Task brief:
Restate word for word all of the lines below, with each image left out.

* * *

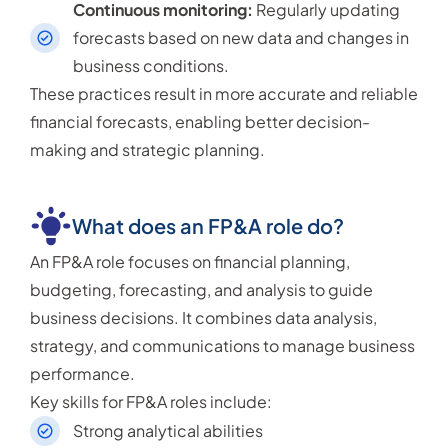
Continuous monitoring:
Regularly updating
forecasts based on new data and changes in
business conditions.
These practices result in more accurate and reliable
financial forecasts, enabling better decision-
making and strategic planning.
What does an FP&A role do?
An FP&A role focuses on financial planning,
budgeting, forecasting, and analysis to guide
business decisions. It combines data analysis,
strategy, and communications to manage business
performance.
Key skills for FP&A roles include:
Strong analytical abilities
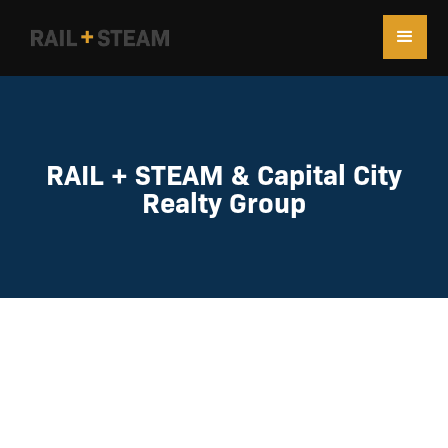
RAIL + STEAM & Capital City
Realty Group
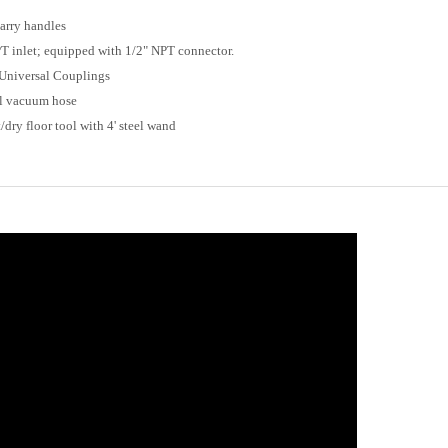
carry handles
PT inlet; equipped with 1/2" NPT connector.
h Universal Couplings
yl vacuum hose
dry floor tool with 4' steel wand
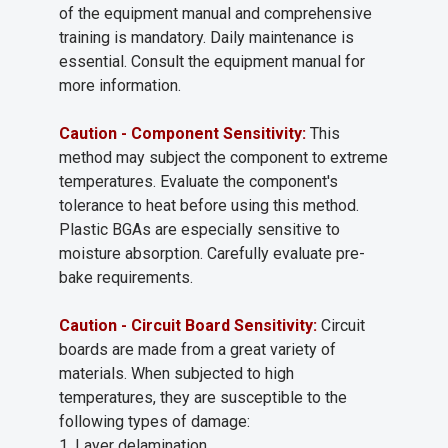
of the equipment manual and comprehensive
training is mandatory. Daily maintenance is
essential. Consult the equipment manual for
more information.
Caution - Component Sensitivity:
This
method may subject the component to extreme
temperatures. Evaluate the component's
tolerance to heat before using this method.
Plastic BGAs are especially sensitive to
moisture absorption. Carefully evaluate pre-
bake requirements.
Caution - Circuit Board Sensitivity:
Circuit
boards are made from a great variety of
materials. When subjected to high
temperatures, they are susceptible to the
following types of damage:
1. Layer delamination.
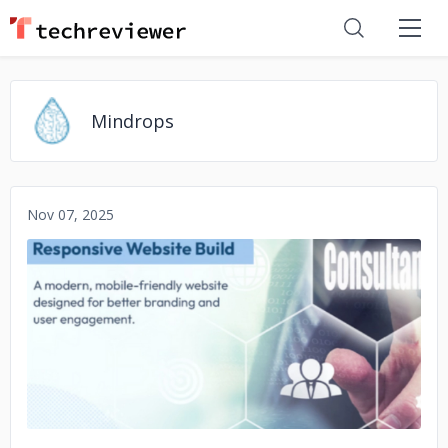
Mindrops
Nov 07, 2025
No image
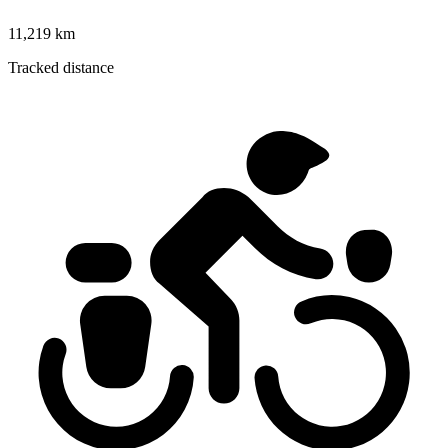
11,219 km
Tracked distance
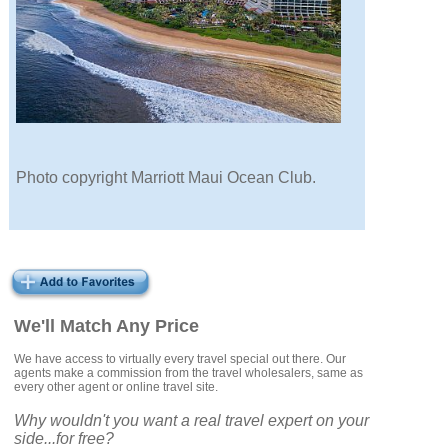
Photo copyright Marriott Maui Ocean Club.
We'll Match Any Price
We have access to virtually every travel special out there. Our
agents make a commission from the travel wholesalers, same as
every other agent or online travel site.
Why wouldn't you want a real travel expert on your
side...for free?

* * *

Solution below:
Continuous monitoring:
Regularly updating
forecasts based on new data and changes in
business conditions.
These practices result in more accurate and reliable
financial forecasts, enabling better decision-
making and strategic planning.
What does an FP&A role do?
An FP&A role focuses on financial planning,
budgeting, forecasting, and analysis to guide
business decisions. It combines data analysis,
strategy, and communications to manage business
performance.
Key skills for FP&A roles include:
Strong analytical abilities
RAIL + STEAM & Capital City
Realty Group
carry handles
PT inlet; equipped with 1/2" NPT connector.
h Universal Couplings
yl vacuum hose
dry floor tool with 4' steel wand
of the equipment manual and comprehensive
training is mandatory. Daily maintenance is
essential. Consult the equipment manual for
more information.
Caution - Component Sensitivity:
This
method may subject the component to extreme
temperatures. Evaluate the component's
tolerance to heat before using this method.
Plastic BGAs are especially sensitive to
moisture absorption. Carefully evaluate pre-
bake requirements.
Caution - Circuit Board Sensitivity:
Circuit
boards are made from a great variety of
materials. When subjected to high
temperatures, they are susceptible to the
following types of damage:
1. Layer delamination.
Mindrops
Nov 07, 2025
No image
11,219 km
Tracked distance
Photo copyright Marriott Maui Ocean Club.
We'll Match Any Price
We have access to virtually every travel special out there. Our
agents make a commission from the travel wholesalers, same as
every other agent or online travel site.
Why wouldn't you want a real travel expert on your
side...for free?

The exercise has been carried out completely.